■ Extract provided

Thompson is currently finishing the fourth book in his four-part American Revolution Series, which he characterizes as “an American history for the 21st century.”

Thompson calls his history “forensic” because, while piecing together what really happened in America during and after the insurgency Sam Adams launched in 1764, he has examined and corrected numerous folklore “facts”. Was John Adams right, for example, when he assured Jefferson that the American revolution occurred in the minds of the America people and that it was over before the war for political independence began?

Was Professor Bernard Bailyn right in claiming that King George III roused his American subjects to rebellion by plotting to deprive them of their political rights? Are folklore historians right when they say that Thomas Jefferson was a Lockean and borrowed the rights logic he incorporated into the preamble of the Declaration of Independence (that all men have “certain unalienable rights” that include “life, liberty, and the pursuit of happiness”) from Locke’s Second Treatise of Government? (None one of these claims is true!)

Thompson’s history is fresh because he draws on his training in Philosophy to pinpoint the impulses that motivated the men who made America. What did Sam Adams really believe and where did he get his ideas? What was Thomas Jefferson thinking when he wrote the Declaration of Independence and what did he do after he severed America’s political bands with England?

■ Exercise set
1. Using the passage on Thompson's American Revolution Series, answer these:
(a) How many books make up the series?
(b) In what year did Sam Adams launch the insurgency?
(c) What training does Thompson draw on to pinpoint the impulses of the men who made America?
2. List every person named in the passage on Thompson's American Revolution Series, other than Thompson himself.

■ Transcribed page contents

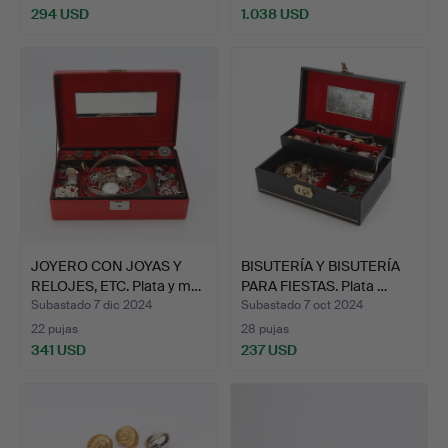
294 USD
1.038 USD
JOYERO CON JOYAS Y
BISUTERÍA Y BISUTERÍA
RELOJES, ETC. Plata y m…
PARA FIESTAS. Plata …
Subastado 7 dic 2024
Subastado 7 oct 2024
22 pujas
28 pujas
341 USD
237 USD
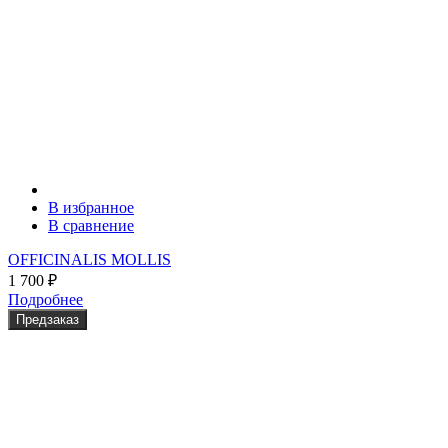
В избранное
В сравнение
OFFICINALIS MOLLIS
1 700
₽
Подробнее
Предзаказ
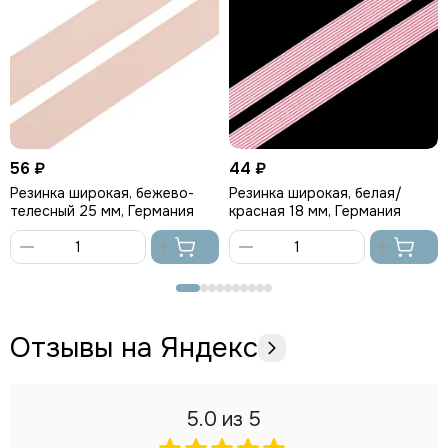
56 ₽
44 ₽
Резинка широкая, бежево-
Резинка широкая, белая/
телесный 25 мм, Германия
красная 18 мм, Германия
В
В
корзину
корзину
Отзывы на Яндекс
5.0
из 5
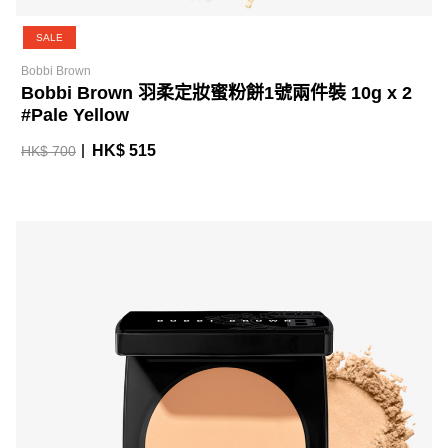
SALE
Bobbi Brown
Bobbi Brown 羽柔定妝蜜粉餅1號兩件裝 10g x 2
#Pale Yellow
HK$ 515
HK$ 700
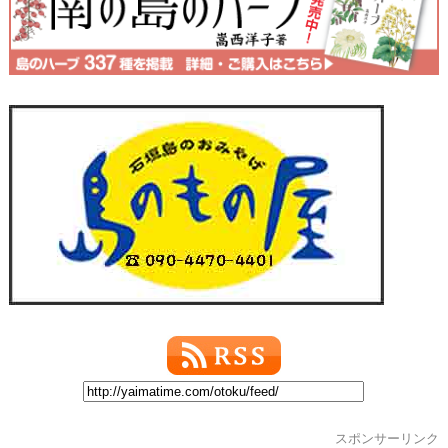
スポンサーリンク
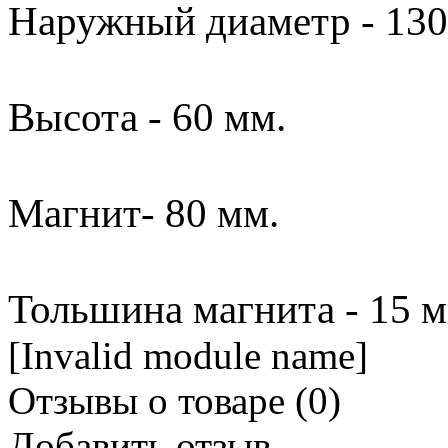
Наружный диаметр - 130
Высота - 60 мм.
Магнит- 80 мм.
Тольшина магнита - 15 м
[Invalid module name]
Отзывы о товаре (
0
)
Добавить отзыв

■ Responses
1.
(a) Four.
(b) 1764.
(c) His training in Philosophy.

2.
- Sam Adams
- John Adams
- Thomas Jefferson
- Bernard Bailyn
- King George III
- Locke